Data for processing –

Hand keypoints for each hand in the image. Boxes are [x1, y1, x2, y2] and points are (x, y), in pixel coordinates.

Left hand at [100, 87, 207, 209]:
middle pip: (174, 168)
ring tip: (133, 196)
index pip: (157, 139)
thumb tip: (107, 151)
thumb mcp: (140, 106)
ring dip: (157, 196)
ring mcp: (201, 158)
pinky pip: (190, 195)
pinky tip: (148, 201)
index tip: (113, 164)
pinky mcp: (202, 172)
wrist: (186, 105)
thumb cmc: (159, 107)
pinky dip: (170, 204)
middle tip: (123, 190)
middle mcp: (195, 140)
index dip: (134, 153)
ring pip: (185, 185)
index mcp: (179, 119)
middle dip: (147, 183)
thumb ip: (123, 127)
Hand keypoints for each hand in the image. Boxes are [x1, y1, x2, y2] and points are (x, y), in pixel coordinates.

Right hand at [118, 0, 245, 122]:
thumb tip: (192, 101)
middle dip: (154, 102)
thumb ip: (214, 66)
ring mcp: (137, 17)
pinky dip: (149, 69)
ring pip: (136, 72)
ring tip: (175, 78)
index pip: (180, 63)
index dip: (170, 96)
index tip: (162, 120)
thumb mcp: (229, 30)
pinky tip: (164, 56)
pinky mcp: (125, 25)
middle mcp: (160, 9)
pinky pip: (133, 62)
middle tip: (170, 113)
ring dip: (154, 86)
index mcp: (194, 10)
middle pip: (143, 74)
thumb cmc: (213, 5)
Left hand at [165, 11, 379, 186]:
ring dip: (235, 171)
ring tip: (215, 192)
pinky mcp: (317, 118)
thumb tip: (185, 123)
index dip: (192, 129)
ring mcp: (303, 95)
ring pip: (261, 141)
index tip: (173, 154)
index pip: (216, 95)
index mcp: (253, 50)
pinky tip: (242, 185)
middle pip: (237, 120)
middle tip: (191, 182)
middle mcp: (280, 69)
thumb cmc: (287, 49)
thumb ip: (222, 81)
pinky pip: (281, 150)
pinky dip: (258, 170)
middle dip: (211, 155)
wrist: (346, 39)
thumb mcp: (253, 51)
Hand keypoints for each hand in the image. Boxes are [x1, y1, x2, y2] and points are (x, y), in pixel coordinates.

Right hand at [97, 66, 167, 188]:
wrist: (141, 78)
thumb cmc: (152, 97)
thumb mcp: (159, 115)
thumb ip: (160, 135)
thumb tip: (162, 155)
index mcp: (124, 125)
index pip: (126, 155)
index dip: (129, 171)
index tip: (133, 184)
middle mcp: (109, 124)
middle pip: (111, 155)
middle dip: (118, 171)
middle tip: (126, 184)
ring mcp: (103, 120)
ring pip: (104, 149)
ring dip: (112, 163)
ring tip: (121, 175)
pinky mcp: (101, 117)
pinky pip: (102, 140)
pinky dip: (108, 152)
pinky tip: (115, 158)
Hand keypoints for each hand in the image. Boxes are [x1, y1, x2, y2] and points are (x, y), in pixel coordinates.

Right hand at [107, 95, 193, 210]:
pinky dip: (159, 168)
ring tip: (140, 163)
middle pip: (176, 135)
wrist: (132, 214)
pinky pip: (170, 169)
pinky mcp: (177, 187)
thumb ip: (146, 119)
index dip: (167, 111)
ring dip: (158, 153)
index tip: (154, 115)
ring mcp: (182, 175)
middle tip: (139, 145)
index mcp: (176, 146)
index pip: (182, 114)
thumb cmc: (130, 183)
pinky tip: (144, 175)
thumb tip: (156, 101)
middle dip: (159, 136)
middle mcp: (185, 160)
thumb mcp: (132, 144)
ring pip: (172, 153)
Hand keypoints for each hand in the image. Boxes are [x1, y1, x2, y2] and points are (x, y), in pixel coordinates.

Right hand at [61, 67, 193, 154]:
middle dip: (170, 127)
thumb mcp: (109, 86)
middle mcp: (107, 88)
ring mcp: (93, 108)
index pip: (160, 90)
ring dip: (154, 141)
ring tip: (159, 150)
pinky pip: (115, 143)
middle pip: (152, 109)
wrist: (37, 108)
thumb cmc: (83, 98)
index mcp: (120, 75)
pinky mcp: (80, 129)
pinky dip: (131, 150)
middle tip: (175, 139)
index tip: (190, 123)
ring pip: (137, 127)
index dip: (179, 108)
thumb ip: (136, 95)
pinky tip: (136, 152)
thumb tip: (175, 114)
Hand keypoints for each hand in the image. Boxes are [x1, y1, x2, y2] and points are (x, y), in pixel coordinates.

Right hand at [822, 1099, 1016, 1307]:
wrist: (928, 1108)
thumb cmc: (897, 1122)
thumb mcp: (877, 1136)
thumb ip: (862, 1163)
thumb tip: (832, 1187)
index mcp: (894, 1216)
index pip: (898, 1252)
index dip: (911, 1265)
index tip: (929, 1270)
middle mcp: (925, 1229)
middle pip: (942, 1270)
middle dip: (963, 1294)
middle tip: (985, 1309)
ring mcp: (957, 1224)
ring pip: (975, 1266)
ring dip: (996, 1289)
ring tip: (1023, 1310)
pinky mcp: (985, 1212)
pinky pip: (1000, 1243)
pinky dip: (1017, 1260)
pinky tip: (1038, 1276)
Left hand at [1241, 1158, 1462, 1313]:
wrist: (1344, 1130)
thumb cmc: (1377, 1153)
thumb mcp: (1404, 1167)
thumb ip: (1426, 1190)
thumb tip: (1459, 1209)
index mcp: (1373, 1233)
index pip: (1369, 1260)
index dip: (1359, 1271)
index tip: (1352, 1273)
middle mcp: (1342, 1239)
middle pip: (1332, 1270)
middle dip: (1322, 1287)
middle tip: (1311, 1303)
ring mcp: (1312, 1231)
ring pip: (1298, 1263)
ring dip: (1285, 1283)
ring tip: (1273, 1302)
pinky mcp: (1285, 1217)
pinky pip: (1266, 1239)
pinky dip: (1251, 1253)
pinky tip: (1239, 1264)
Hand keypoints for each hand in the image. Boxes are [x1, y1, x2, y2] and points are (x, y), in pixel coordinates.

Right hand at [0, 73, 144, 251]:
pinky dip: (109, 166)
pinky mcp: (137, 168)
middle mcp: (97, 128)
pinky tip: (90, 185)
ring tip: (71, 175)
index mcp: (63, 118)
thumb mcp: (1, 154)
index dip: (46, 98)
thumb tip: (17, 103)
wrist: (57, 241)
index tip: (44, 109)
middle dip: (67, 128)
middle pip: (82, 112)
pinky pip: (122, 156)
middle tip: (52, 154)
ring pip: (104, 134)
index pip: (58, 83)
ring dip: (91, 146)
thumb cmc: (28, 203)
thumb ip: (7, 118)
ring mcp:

What this task involves – With nothing left out, return each entry exactly.

Response area –
Hand keypoints for each hand in the image. Boxes are [x1, y1, x2, y2] and points are (x, y), in pixel coordinates.

Left hand at [100, 87, 207, 209]:
middle pip: (174, 168)
ring tip: (133, 196)
index pip: (157, 139)
thumb tip: (107, 151)
thumb mcp: (140, 106)
ring dip: (157, 196)
ring mcp: (201, 158)
pinky pip: (190, 195)
pinky tip: (148, 201)
index tip: (113, 164)
pinky mcp: (202, 172)
wrist: (186, 105)
thumb cmc: (159, 107)
pinky dip: (170, 204)
middle tip: (123, 190)
middle mcp: (195, 140)
index dip: (134, 153)
ring pip: (185, 185)
index mcp: (179, 119)
middle dip: (147, 183)
thumb ip: (123, 127)
Hand keypoints for each hand in the image. Boxes are [x1, y1, x2, y2] and points are (x, y), in pixel coordinates.

Right hand at [118, 0, 245, 122]:
thumb tip: (192, 101)
middle dip: (154, 102)
thumb ip: (214, 66)
ring mcp: (137, 17)
pinky dip: (149, 69)
ring pip: (136, 72)
ring tip: (175, 78)
index pip: (180, 63)
index dip: (170, 96)
index tip: (162, 120)
thumb mcp: (229, 30)
pinky tip: (164, 56)
pinky mcp: (125, 25)
middle mcp: (160, 9)
pinky pip: (133, 62)
middle tip: (170, 113)
ring dip: (154, 86)
index mcp: (194, 10)
middle pip: (143, 74)
thumb cmc: (213, 5)
Left hand at [165, 11, 379, 186]:
ring dip: (235, 171)
ring tip: (215, 192)
pinky mcp: (317, 118)
thumb tip: (185, 123)
index dip: (192, 129)
ring mcp: (303, 95)
ring pip: (261, 141)
index tip: (173, 154)
index pip: (216, 95)
index mcp: (253, 50)
pinky tip: (242, 185)
middle pip: (237, 120)
middle tip: (191, 182)
middle mcp: (280, 69)
thumb cmc: (287, 49)
thumb ip: (222, 81)
pinky pip: (281, 150)
pinky dip: (258, 170)
middle dip: (211, 155)
wrist: (346, 39)
thumb mcp: (253, 51)
Hand keypoints for each hand in the image. Boxes are [x1, y1, x2, y2] and points are (x, y), in pixel coordinates.

Right hand at [97, 66, 167, 188]:
wrist: (141, 78)
thumb cmc: (152, 97)
thumb mcp: (159, 115)
thumb ip: (160, 135)
thumb tip: (162, 155)
index mcp: (124, 125)
index pip: (126, 155)
index dip: (129, 171)
index tip: (133, 184)
middle mcp: (109, 124)
middle pip: (111, 155)
middle dip: (118, 171)
middle tip: (126, 184)
ring mcp: (103, 120)
ring pip: (104, 149)
ring dip: (112, 163)
ring tip: (121, 175)
pinky mcp: (101, 117)
pinky pip: (102, 140)
pinky dip: (108, 152)
pinky tip: (115, 158)
Hand keypoints for each hand in the image. Boxes are [x1, y1, x2, y2] and points are (x, y), in pixel coordinates.

Right hand at [107, 95, 193, 210]:
pinky dip: (159, 168)
ring tip: (140, 163)
middle pip: (176, 135)
wrist: (132, 214)
pinky pip: (170, 169)
pinky mcp: (177, 187)
thumb ip: (146, 119)
index dip: (167, 111)
ring dip: (158, 153)
index tip: (154, 115)
ring mcp: (182, 175)
middle tip: (139, 145)
index mcp: (176, 146)
index pip: (182, 114)
thumb cmc: (130, 183)
pinky tip: (144, 175)
thumb tip: (156, 101)
middle dip: (159, 136)
middle mcp: (185, 160)
thumb mcp: (132, 144)
ring pip: (172, 153)
Hand keypoints for each hand in the image. Boxes are [x1, y1, x2, y2] and points are (x, y), in pixel coordinates.

Right hand at [61, 67, 193, 154]:
middle dip: (170, 127)
thumb mcp: (109, 86)
middle mcp: (107, 88)
ring mcp: (93, 108)
index pip: (160, 90)
ring dip: (154, 141)
ring tip: (159, 150)
pinky pip: (115, 143)
middle pip: (152, 109)
wrist: (37, 108)
thumb cmc: (83, 98)
index mcp: (120, 75)
pinky mcp: (80, 129)
pinky dip: (131, 150)
middle tip: (175, 139)
index tip: (190, 123)
ring pip: (137, 127)
index dip: (179, 108)
thumb ip: (136, 95)
pinky tip: (136, 152)
thumb tip: (175, 114)
Hand keypoints for each hand in the image. Boxes are [x1, y1, x2, y2] and points are (x, y), in pixel coordinates.

Right hand at [822, 1099, 1016, 1307]:
wrist: (928, 1108)
thumb cmc: (897, 1122)
thumb mcp: (877, 1136)
thumb ip: (862, 1163)
thumb tip: (832, 1187)
index mcp: (894, 1216)
index pip: (898, 1252)
index dip: (911, 1265)
index tip: (929, 1270)
middle mcp: (925, 1229)
middle pip: (942, 1270)
middle dip: (963, 1294)
middle tip: (985, 1309)
ring mcp: (957, 1224)
ring pip: (975, 1266)
ring dip: (996, 1289)
ring tip: (1023, 1310)
pinky mcp: (985, 1212)
pinky pip: (1000, 1243)
pinky dip: (1017, 1260)
pinky tip: (1038, 1276)
Left hand at [1241, 1158, 1462, 1313]:
wrist: (1344, 1130)
thumb cmc: (1377, 1153)
thumb mcp: (1404, 1167)
thumb ip: (1426, 1190)
thumb tip: (1459, 1209)
index mcp: (1373, 1233)
index pip: (1369, 1260)
index dip: (1359, 1271)
index tip: (1352, 1273)
middle mcp: (1342, 1239)
middle pip: (1332, 1270)
middle dip: (1322, 1287)
middle tip: (1311, 1303)
ring mcp: (1312, 1231)
ring pip: (1298, 1263)
ring dip: (1285, 1283)
ring tip: (1273, 1302)
pinky mcp: (1285, 1217)
pinky pip: (1266, 1239)
pinky dip: (1251, 1253)
pinky tip: (1239, 1264)
Hand keypoints for each hand in the image. Boxes are [x1, y1, x2, y2] and points are (x, y), in pixel coordinates.

Right hand at [0, 73, 144, 251]:
pinky dip: (109, 166)
pinky mcp: (137, 168)
middle mcp: (97, 128)
pinky tip: (90, 185)
ring tip: (71, 175)
index mcp: (63, 118)
thumb mcp: (1, 154)
index dip: (46, 98)
thumb tip: (17, 103)
wrist: (57, 241)
index tip: (44, 109)
middle dip: (67, 128)
middle pip: (82, 112)
pinky pip: (122, 156)
middle tip: (52, 154)
ring pip: (104, 134)
index pip: (58, 83)
ring dip: (91, 146)
thumb cmc: (28, 203)
thumb ip: (7, 118)
ring mcp:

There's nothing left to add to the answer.